As far as I recall, it involved part cooking the pasta and then finishing it by putting it in a turkey bag with a cream & garlic sauce and baking it so the pasta would absorb the sauce.
By any chance, would you be able to let me have the recipe, or remind me what the book was from which you sourced it?
Many thanks,
Fintan Swanton.
The recipe came from a book by one of America's most interesting food writers, John Thorne, called “Simple Cooking”, published by North Point Press.Mr Thorne writes:
“With the paper bag method, the pasta is cooked in the ordinary way until it is almost done, then mixed with the sauce and put in the oven to bake. Since the bag is collapsed around its contents and sealed, the flavour of the sauce completely penetrates the pasta.
There is also a second advantage. Because no moisture escapes, the cook has the opportunity to get a maximum amount of flavour from a minimum of undiluted sauce...”
The technique is simple. Have an ovenproof paper bag ready. Pre-heat the oven to 375F. Cook the pasta for 3 minutes less than the recommended time. Drain but don't shake dry. Pour the pasta into the bag, pour the sauce over, and close the bag tightly. Place the bag in a protective pot – just in case! –and bake in the oven, generally for somewhere around 15 minutes to let the pasta and sauce get to know each other.

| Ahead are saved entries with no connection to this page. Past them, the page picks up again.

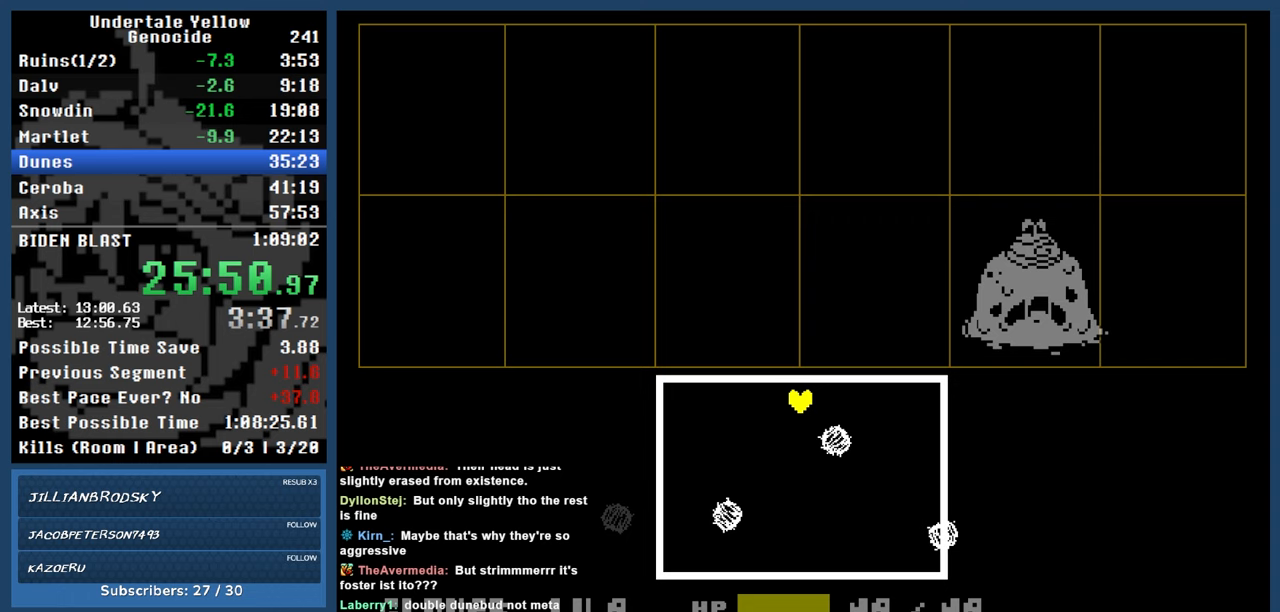
{"keys": [], "events": [[83, "down", "up"], [167, "down", "down"], [250, "down", "up"], [400, "down", "down"], [450, "down", "up"]]}
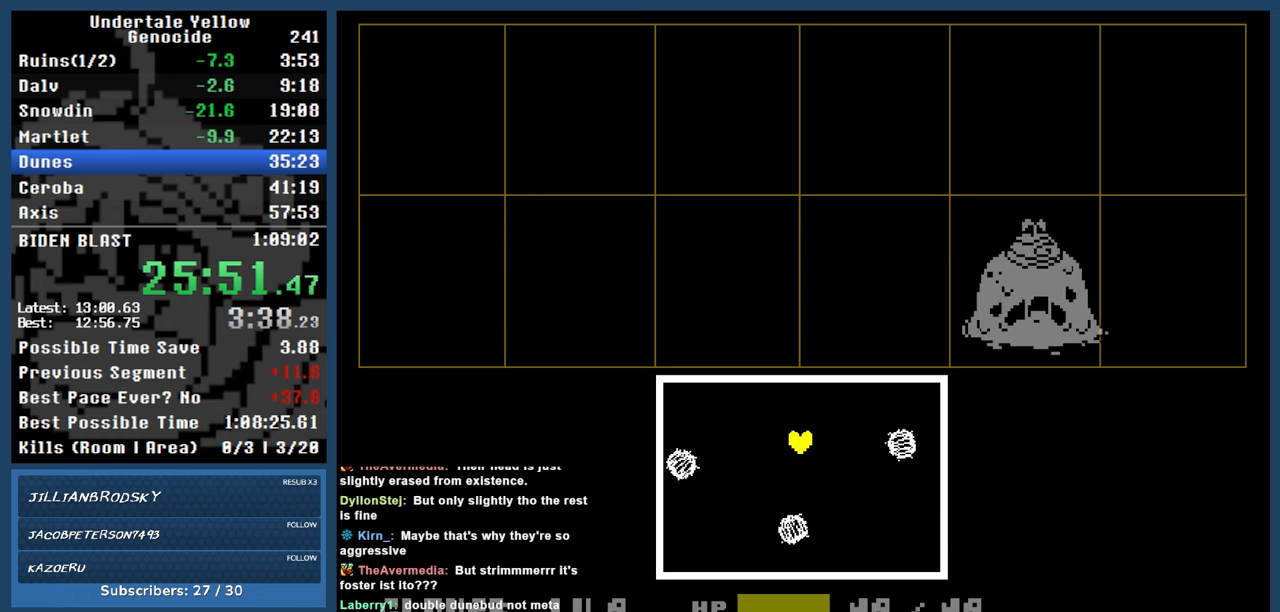
{"keys": [], "events": [[183, "up", "down"], [267, "up", "up"], [367, "up", "down"], [467, "up", "up"]]}
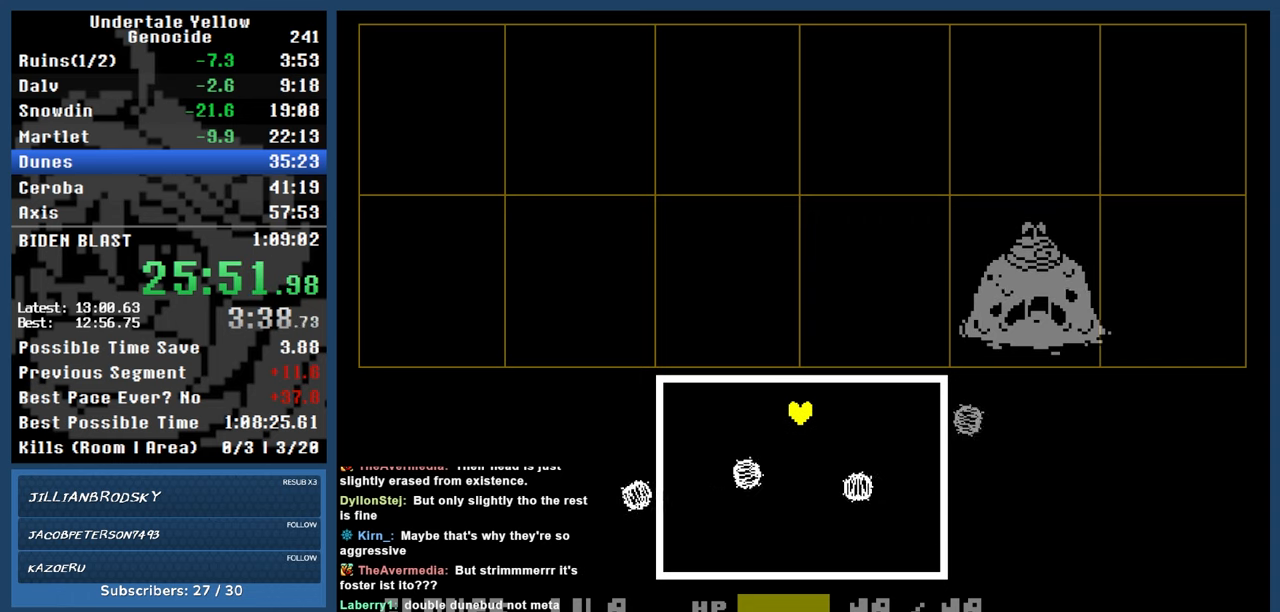
{"keys": [], "events": [[383, "up", "down"], [467, "up", "up"]]}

John Thorne uses the technique with 3 sauces: spaghetti with chanterelles in mushroom-scented olive oil; spaghettini with snails in butter and wine, and – best of all – spaghetti with a creamy garlic sauce: 12 cloves garlic cooked in 6 tabs olive oil for an hour on low heat, then blended and mixed with the cream, then seasoned. Pour this sauce over the spaghetti, along with a little of the pasta cooking water, seal the bag and bake for 15 minutes. Pass the Parmesan at the table. This is unutterably delicious.